Hi guys. I have a intek engine with a nikki carb. It had been hard to start and keep running so i removed and cleaned out. It will start and stay running now but it only runs smooth at half choke. The float which is plastic hangs down to body and i dont see anyway to adjust to get it paralell without breaking it. Is this normal or what else may be wrong. It sounds like its missing when at full throttle Any help?
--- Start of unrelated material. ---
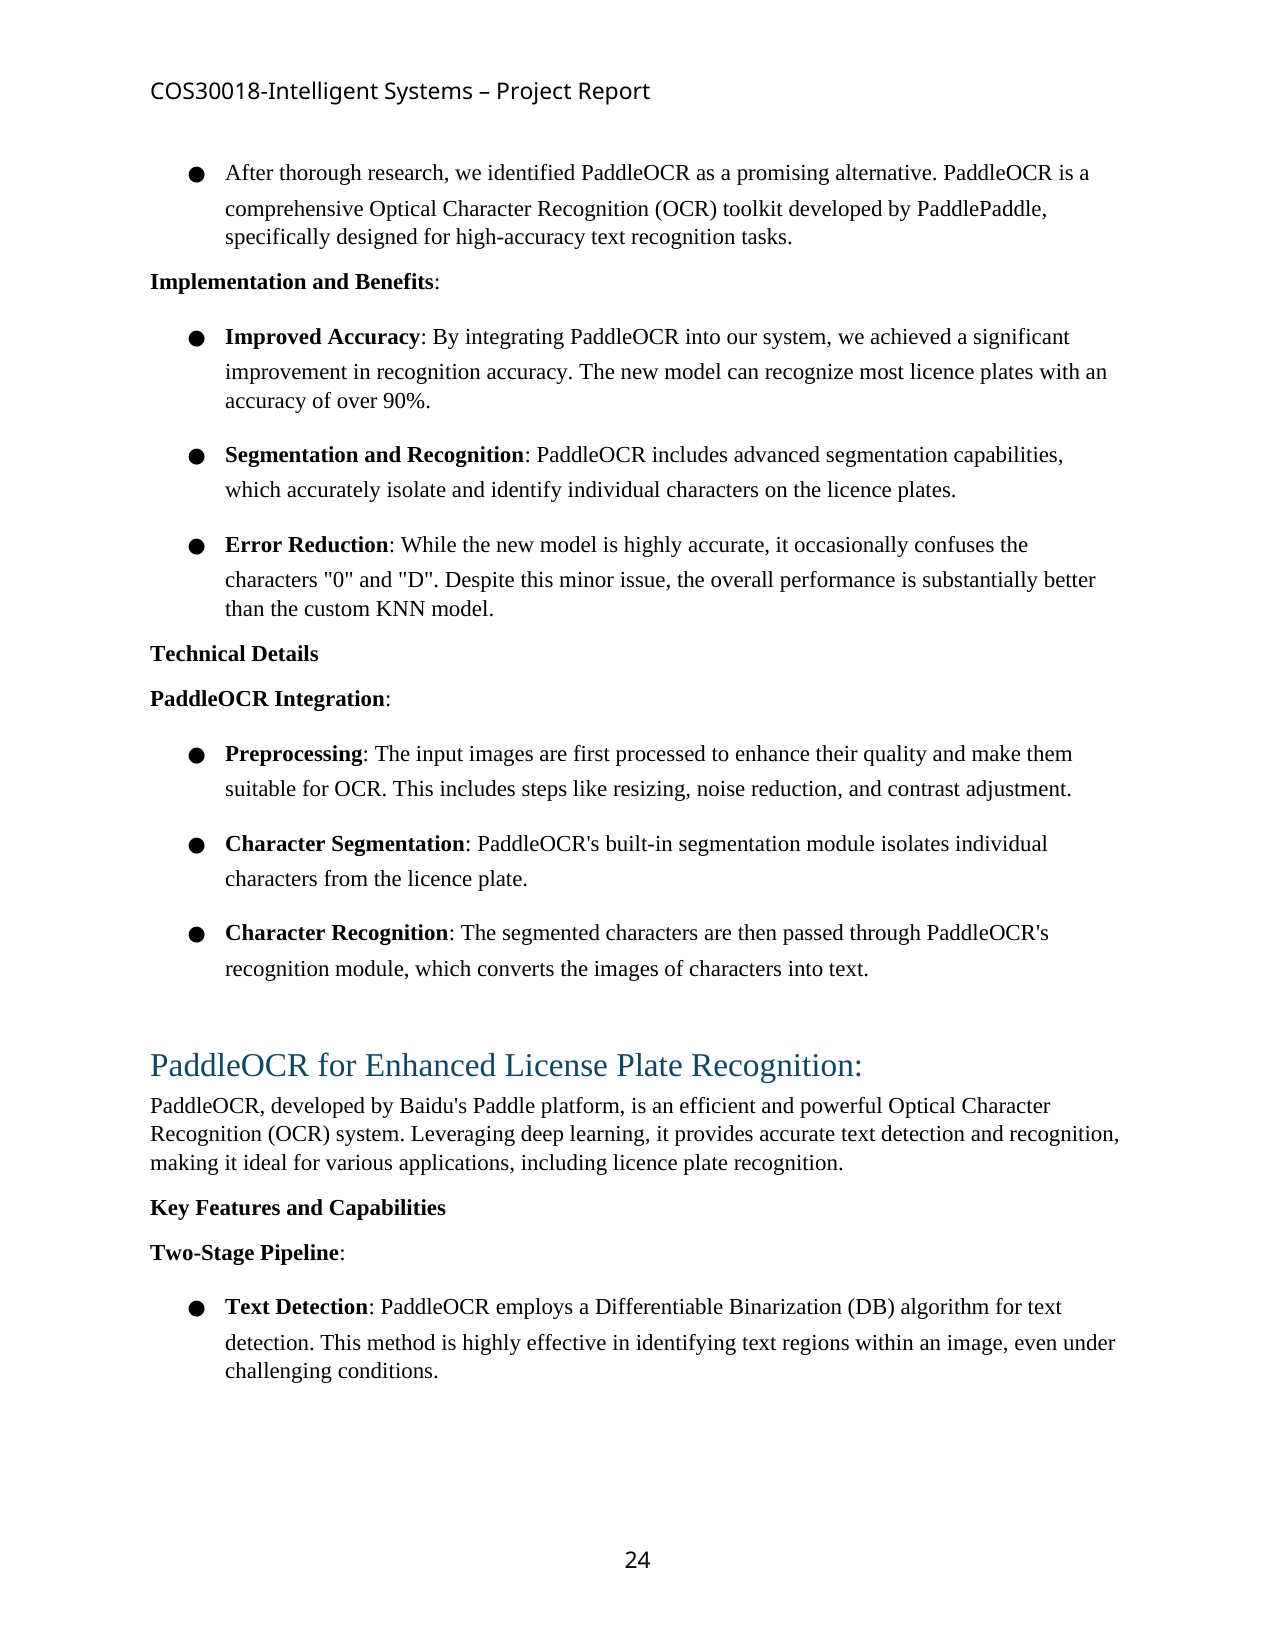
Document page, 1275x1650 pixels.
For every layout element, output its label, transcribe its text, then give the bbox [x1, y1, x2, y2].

text Implementation and Benefits: [150, 268, 1125, 295]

Thanks


----------



## jhngardner367 (Apr 5, 2011)

When you say the float hangs down to the body,I presume you have it upside down ? If so,you will have to replace the float,as they are not adjustable.
HOWEVER, if you have to run it with the choke "ON",you might want to check for air leaks at the carb/manifold,and manifold/engine .
Also check to make sure that the jets and passages are clean.


----------



## kitz (Jan 2, 2011)

Got it figured out there junk for one thing. The float apparantly is ok the needle is spring loaded so it shuts off way before it gets that far. The flimsy ass gasket they have in it shifted after assembly. Got thet taken care of and now she runs good just needed a good cleaning. Thanks for the response


----------



## jhngardner367 (Apr 5, 2011)

I changed the Walbro carb on my Kohler engine to a Nikki (see post"CARB WORK"),and it runs great ! The parts for the Nikki are easier to get,and a lot cheaper than the Walbro!
They are a strange set up,but are easily cleaned,so I'll stick with it.
I'm glad you found the problem,though . Carb problems can drive you nuts,at times !


----------